### Okuma metni
Soruşturma dosyası ... Cumhuriyet Başsavcılığının 2019/5844 sayılı soruşturma evrakına kaydedilmiştir.
... Cumhuriyet Başsavcılığı 14.11.2019 tarih, 2019/5844 soruşturma ve 2019/571 karar sayılı yetkisizlik kararı ile şüphelinin ikamet adresinin İzmir ilinde bulunduğu, yakalamasının yapılarak ikametinde arama ve el koyma işlemlerinin yapıldığı ve süreçte hakkında adli kontrol tedbiri uygulanmasına karar verildiği, silahlı terör örgütüne üye olma suçunun temadi eden suç vasfı nedeni ile yakalamasının yapıldığı yerde temadi kesileceğinden CMK'nın 12. maddesince soruşturmayı yürütmekle yetkili savcılığın İzmir Cumhuriyet Başsavcılığı olduğuna dair karşı yetkisizlik kararı verilerek, uyuşmazlığının çözümü ve yetkili merciinin tespiti için dosyanın ... Nöbetçi Ağır Ceza Mahkemesine gönderilmesine karar verilmiştir.

### Gösterilen girdiler
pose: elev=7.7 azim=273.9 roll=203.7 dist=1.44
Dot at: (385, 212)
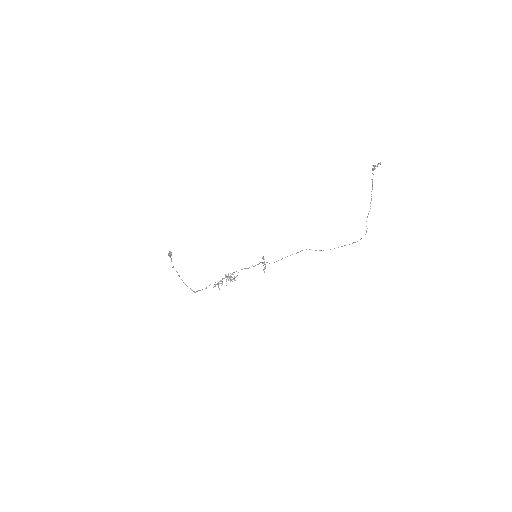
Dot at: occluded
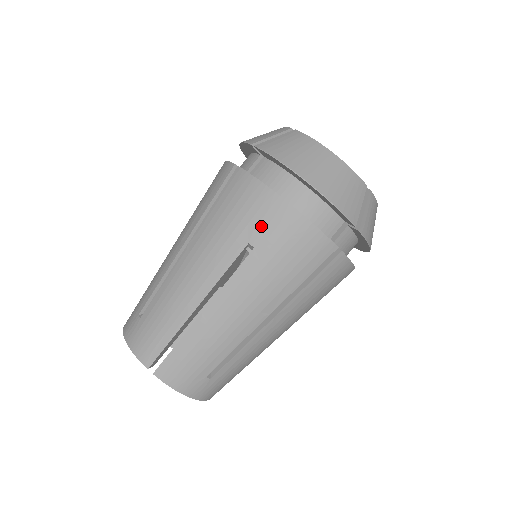
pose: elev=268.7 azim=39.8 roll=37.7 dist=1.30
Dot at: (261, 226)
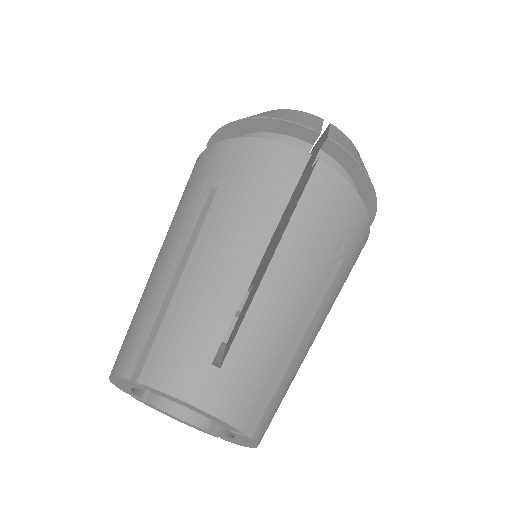
Dot at: (219, 168)
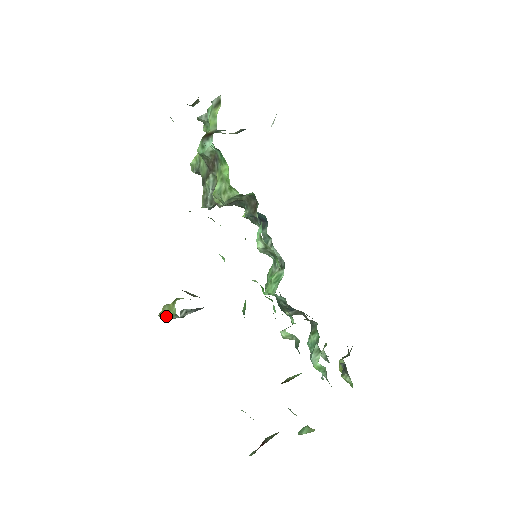
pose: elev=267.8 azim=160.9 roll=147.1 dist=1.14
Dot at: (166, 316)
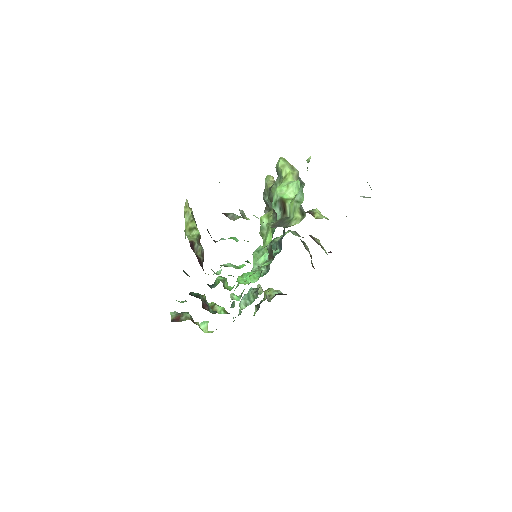
Dot at: occluded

### Yapılacaklar
- a) Girdilerde "pose: elev=267.8 azim=160.9" ifadesini içeren satırdan girdilerin sonuna kadar uzanan bölümü, "dist" yerine "distance" koyup geri kalan her şeyi aynı bırakarak yeniden yazar mısın? Resimleri yanıta katma.
- b) Karşı yetkisizlik kararını anlatan metni kaldığı yerden sürdürür müsün?
Metinle girdiler arasında herhangi bir bağ yoktur.

### Yanıtlar
- a)
pose: elev=267.8 azim=160.9 roll=147.1 distance=1.14
Dot at: (166, 316)
Dot at: occluded

- b)
... 3. Ağır Ceza Mahkemesinin, 22.11.2019 tarih, 2019/633 D. İş sayılı kararı ile İzmir Cumhuriyet Başsavcılığının 11.10.2019 tarih, 2019/108155 soruşturma ve 2019/8914 karar sayılı yetkisizlik kararı kaldırılmasına, kesin olarak karar verilmiştir. Kararda özetle; soruşturmaya konu suçun temadi eden suç olduğu ve İzmir ilinde şüphelinin ifadesinin alınması ile temadinin kesildiği, dava dosyalarının birlikte görülmesi hususunda takdir ve yetkinin mahkemelerde olduğu, soruşturma aşamasında bu hususa dayanılarak yetkisizlik kararı verilemeyeceği belirtilmiştir.
Soruşturma dosyası İzmir Cumhuriyet Başsavcılığının 2019/133159 soruşturma sayısına kaydedilmiştir.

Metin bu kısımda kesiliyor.